Had they really tracked down their long-sought-for quarry at last? Was the warboss here? And if he was, was Brother Ansgar with him?
Jarold gazed down into the crater again and treacherous doubt began to creep between his thoughts of righteousness revenge. But it was not the size of the ork horde that filled Brother Jarold’s mind with appalled awe and wonder but the effigy that they had virtually finished digging out of the solid ice of the glacier that had spilled between the frost-chiselled peaks into this valley like some great frozen and fractured river.
Venerable Rhodomanus saw it too. And remembered.
The war machine. An appalling amalgamation of scavenged weapons and armour, the product of unholy alien engineering and genetically pre-programmed habit, the living embodiment of ork savagery and the re
lentless desire for war.
The monster – for it was a monster – crashed across the glacier, decimating the Crimson Fists’ frontline. The Space Marines brought their armour and heavy weapons to bear but it was too little compared to the might of the monstrous god-machine that now marched to war before them.
Desperate times called for desperate measures and Rhodomanus had never known them more desperate. Something had to be done to bring about the destruction of this angry god.
And so, supported by his noble brethren Fists, he had strode forth to conquer the beast in one final act of self-sacrifice. His battle-brothers falling one by one at his side, giving their lives – all of them – that he might complete his final mission, weathering shoota, kannon, gatler and a storm of rokkits, the ancient was able to breach the stompa’s shields and place the thermal charges at its very feet.
‘The Emperor protects,’ he intoned, quietly resigned to his fate.

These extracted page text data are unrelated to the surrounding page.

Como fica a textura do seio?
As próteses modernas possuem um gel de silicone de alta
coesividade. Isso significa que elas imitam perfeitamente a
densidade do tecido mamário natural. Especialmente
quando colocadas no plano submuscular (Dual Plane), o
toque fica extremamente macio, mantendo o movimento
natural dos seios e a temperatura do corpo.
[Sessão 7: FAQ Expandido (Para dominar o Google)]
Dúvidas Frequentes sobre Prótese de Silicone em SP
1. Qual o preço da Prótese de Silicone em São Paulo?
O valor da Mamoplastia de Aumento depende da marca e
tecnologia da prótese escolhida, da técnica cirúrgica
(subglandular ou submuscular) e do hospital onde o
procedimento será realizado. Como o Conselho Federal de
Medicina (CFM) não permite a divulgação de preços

Then all was white noise, heat and light.
For one brief moment the ice of millennia became a torrent of liquid water again and the blazing stompa sank beneath the sudden waves. The force of the blast hurled Rhodomanus across the sky like a blazing comet and he thought he heard the Emperor calling him to serve at his side in the next world…

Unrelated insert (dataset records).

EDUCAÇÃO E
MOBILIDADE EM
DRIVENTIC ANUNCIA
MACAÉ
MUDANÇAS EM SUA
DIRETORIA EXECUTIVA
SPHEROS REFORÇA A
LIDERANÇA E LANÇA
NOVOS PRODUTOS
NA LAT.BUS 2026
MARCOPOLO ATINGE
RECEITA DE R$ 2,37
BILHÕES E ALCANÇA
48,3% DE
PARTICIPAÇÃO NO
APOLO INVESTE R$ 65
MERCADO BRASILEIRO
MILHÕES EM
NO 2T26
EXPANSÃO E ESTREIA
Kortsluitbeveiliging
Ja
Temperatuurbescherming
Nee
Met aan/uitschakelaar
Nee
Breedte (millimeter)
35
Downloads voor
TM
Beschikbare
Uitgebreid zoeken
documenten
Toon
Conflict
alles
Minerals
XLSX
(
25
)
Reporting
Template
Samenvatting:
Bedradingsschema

‘The idol lives,’ Rhodomanus breathed.
It was clear to all – and not just Techmarine Isendur’s practised eye – that the orks had finished carving the remains of the war machine from the body of the glacier and were now busy attempting to reactivate it; re-fuelling it, testing its growling motive systems and firing off bursts of random weapons-fire from its many and varied weapon emplacements.
There was a hungry roar of pistons firing and thick billows of greasy black smoke gouted from the proliferation of smoke-stacks and exhaust flues that rose from the back of the alien war idol.
‘That, I take it, is not the source of the signal we have been tracking, is it?’ Jarold quizzed the Techmarine standing beside him.